Na piotrkowian czekały pokazy walki bronią białą, nauka obsługi broni palnej, manewry wojsk oraz musztra przygotowane przez Grupę Parva Armis. Piotrkowskie Muzeum zaprezentowało warsztaty Królowej Bony, a płatnerz, Robert Stefanowski opowiedział jak przed wiekami wykuwało się stal. Nie zabrakło degustacji kuchni historycznej. Najmłodsi mogli wziąć udział w warsztatach rzemiosł dawnych lub wybrać się na konno przejażdżkę umożliwioną przez Stowarzyszenie Rekonstruktorów Historycznych Zadruga Wierczan. - Najbardziej podobały mi się warsztaty tkackie. Nauczyłam się jak robić koszyczki i różne ozdoby - opowiadała jedna z dziewczynek.
- Na stanowisku średniowiecznego garncarza razem z dziećmi uczymy się robić naczynia gliniane metodą wałeczkową. To metoda znana już od neolitu, a wykorzystywana aż do XX wieku.

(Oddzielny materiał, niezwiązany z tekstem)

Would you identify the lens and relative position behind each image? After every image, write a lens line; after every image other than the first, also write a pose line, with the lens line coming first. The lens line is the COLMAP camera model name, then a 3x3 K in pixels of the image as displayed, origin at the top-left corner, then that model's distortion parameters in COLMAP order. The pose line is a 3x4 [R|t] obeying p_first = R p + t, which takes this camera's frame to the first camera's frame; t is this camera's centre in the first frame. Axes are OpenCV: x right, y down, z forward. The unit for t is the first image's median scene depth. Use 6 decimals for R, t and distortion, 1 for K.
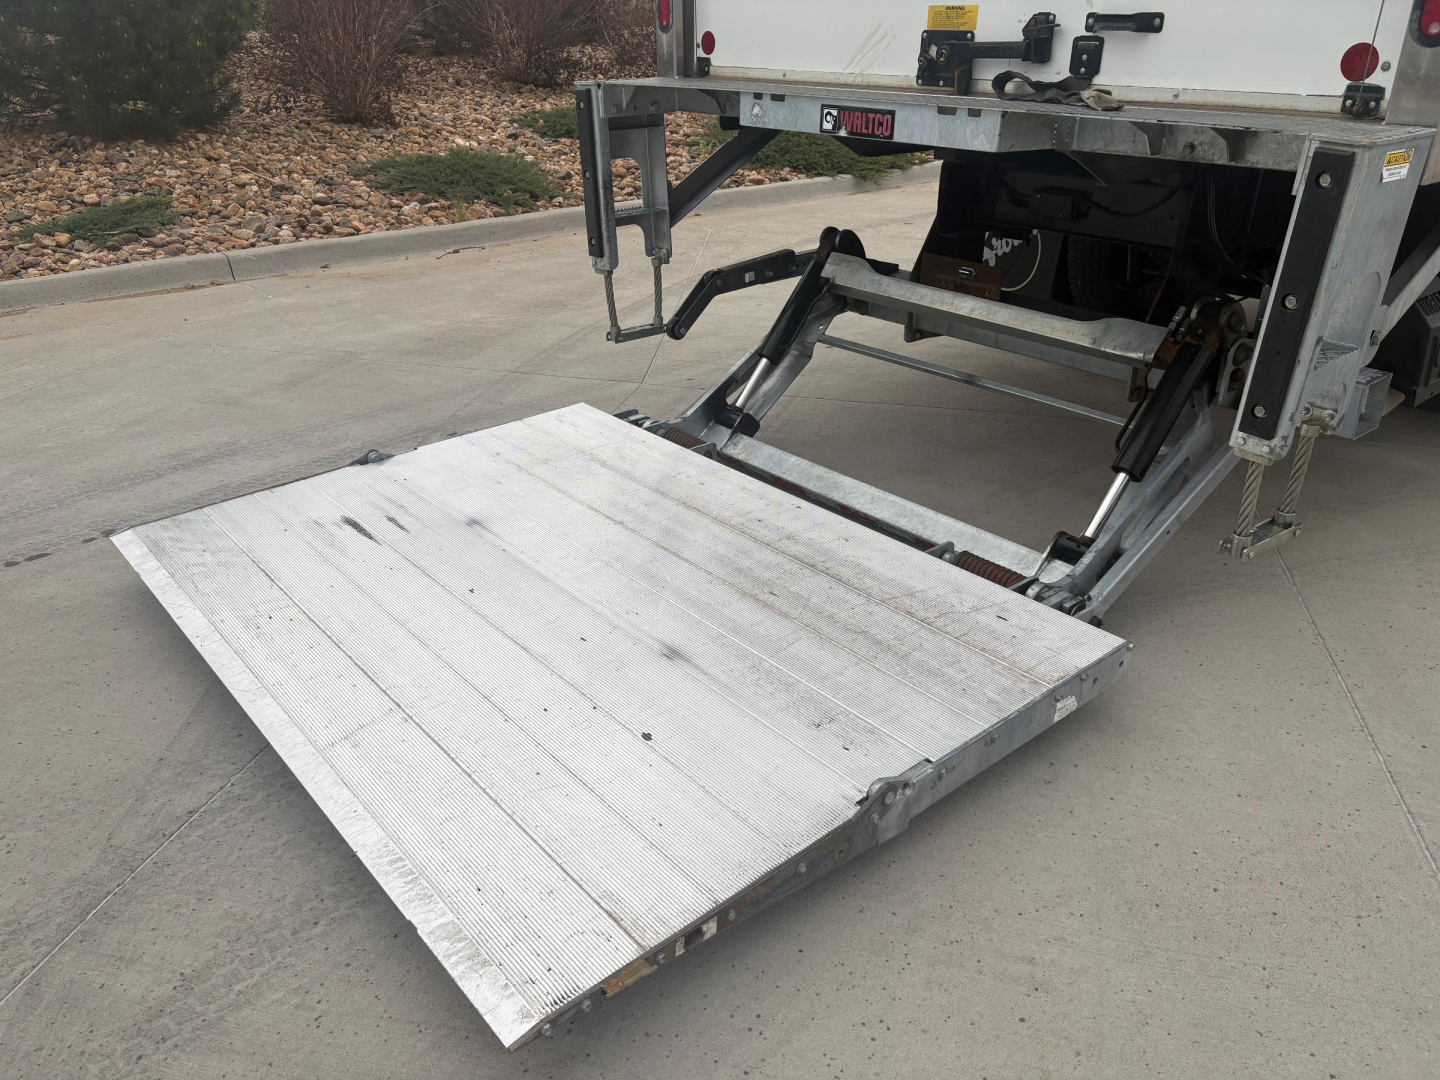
lens RADIAL K [[1098.1, 0, 716.7], [0, 1098.1, 548.9], [0, 0, 1]] dist [0.043541, -0.041256]
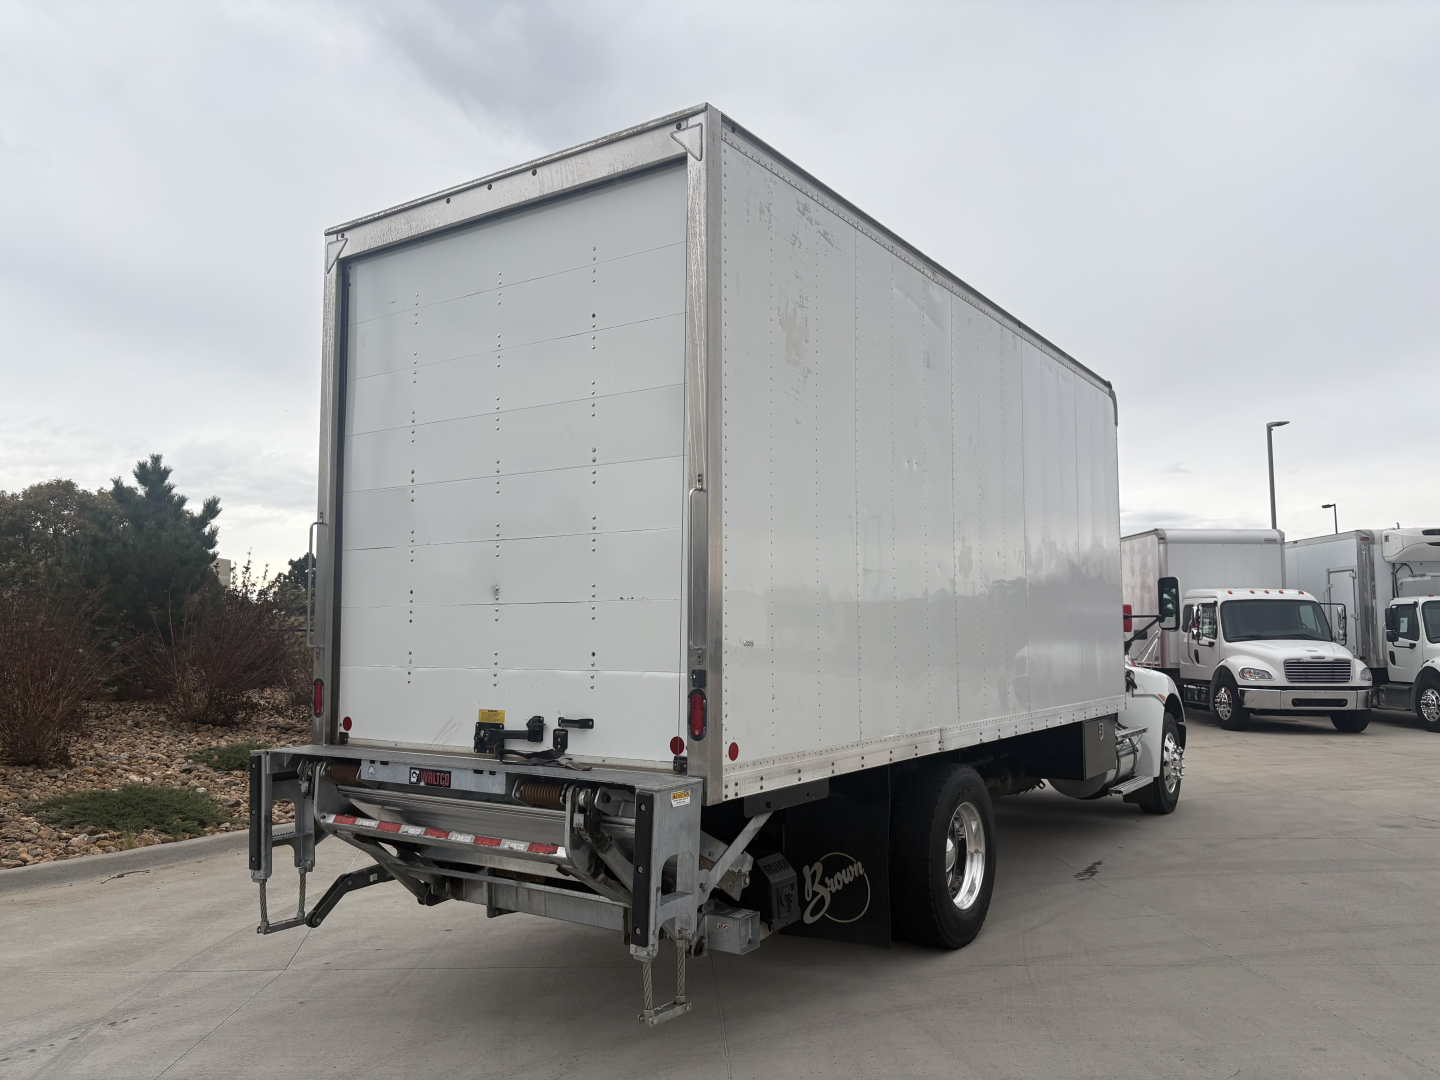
lens RADIAL K [[1104.2, 0, 731.2], [0, 1104.2, 545.0], [0, 0, 1]] dist [0.031298, -0.032271]
pose [[0.959303, 0.025929, 0.281187, 0.059023], [0.121446, 0.861093, -0.493731, 0.137448], [-0.254930, 0.507787, 0.822899, -0.477797]]
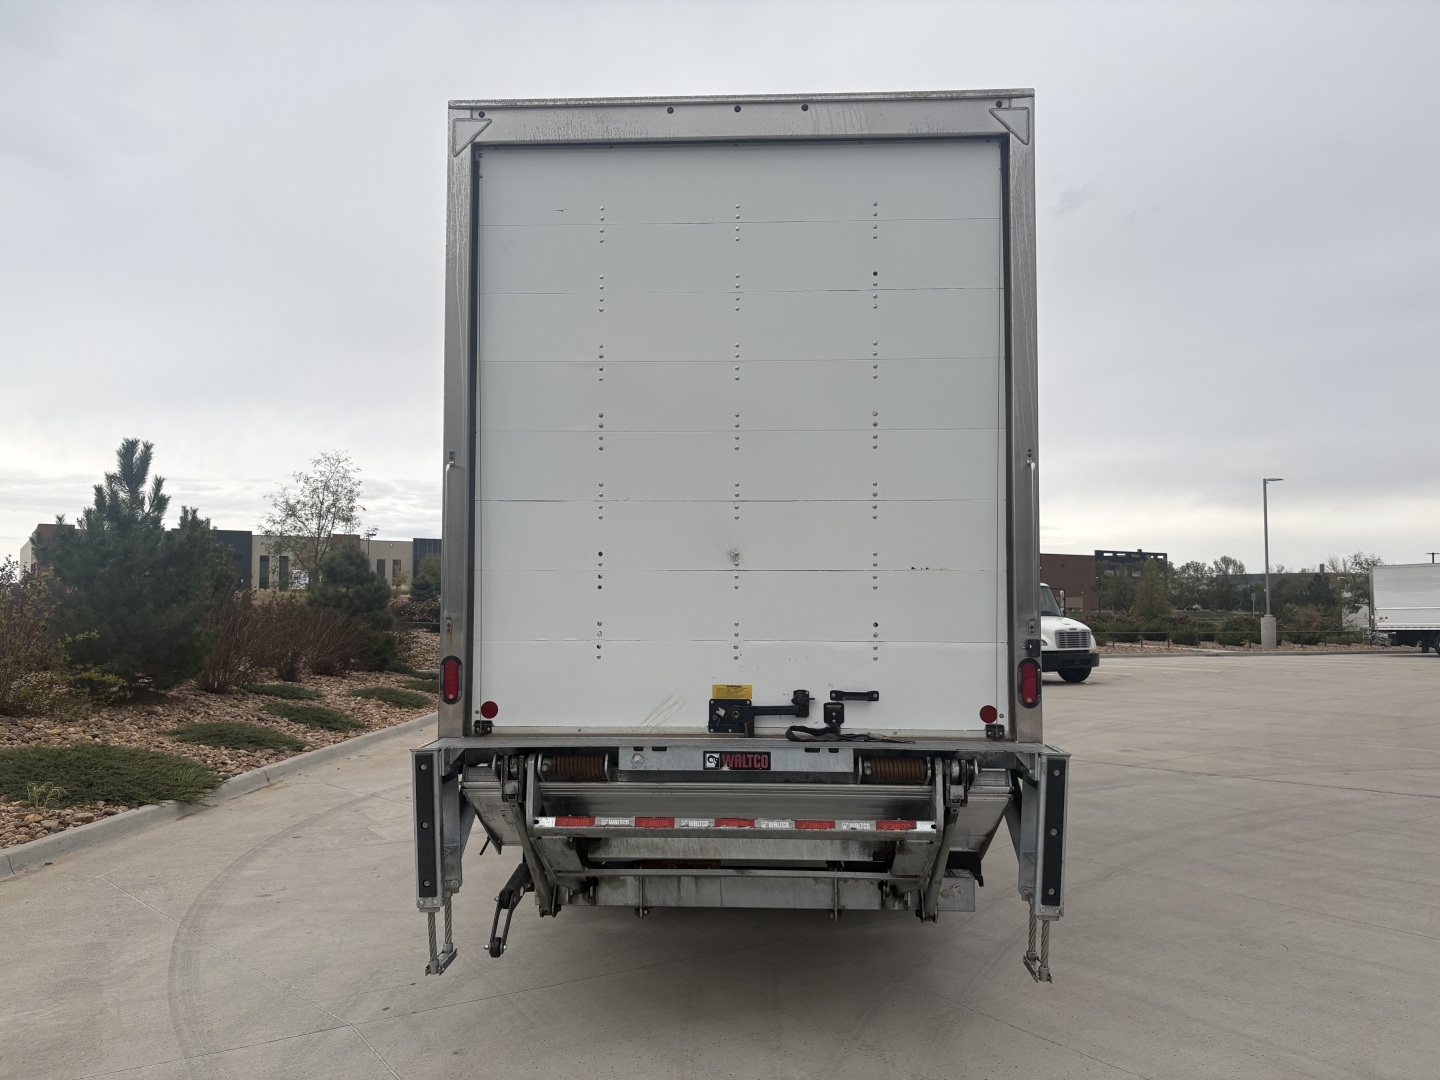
lens RADIAL K [[1098.1, 0, 716.4], [0, 1098.1, 544.1], [0, 0, 1]] dist [0.043541, -0.041256]
pose [[0.667870, 0.054121, 0.742307, -0.721142], [0.320792, 0.879025, -0.352713, -0.089986], [-0.671596, 0.473693, 0.569713, 0.019333]]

Nie stosuje się przy niej koła garncarskiego, a polega na zręczności własnych palców - tłumaczył jeden z wystawców. Przy jego stoisku nie zabrakło dzieci.
Ukoronowaniem imprezy był koncert Contra belluM, zespołu dawnej muzyki sarmackiej pod kierunkiem Michała Wyciślika.
"Sąd Czartowski" to nawiązanie do legendy o kobiecie, która przegrawszy sądowy spór z sąsiadem, wezwała na pomoc nieczyste siły. O północy pojawiła się czarna kareta z tajemniczą świtą. Przybysze jeszcze raz przejrzeli akta spornej sprawy i przyznali rację kobiecie, zamiast pieczęci pozostawiając ślad czarciej łapy.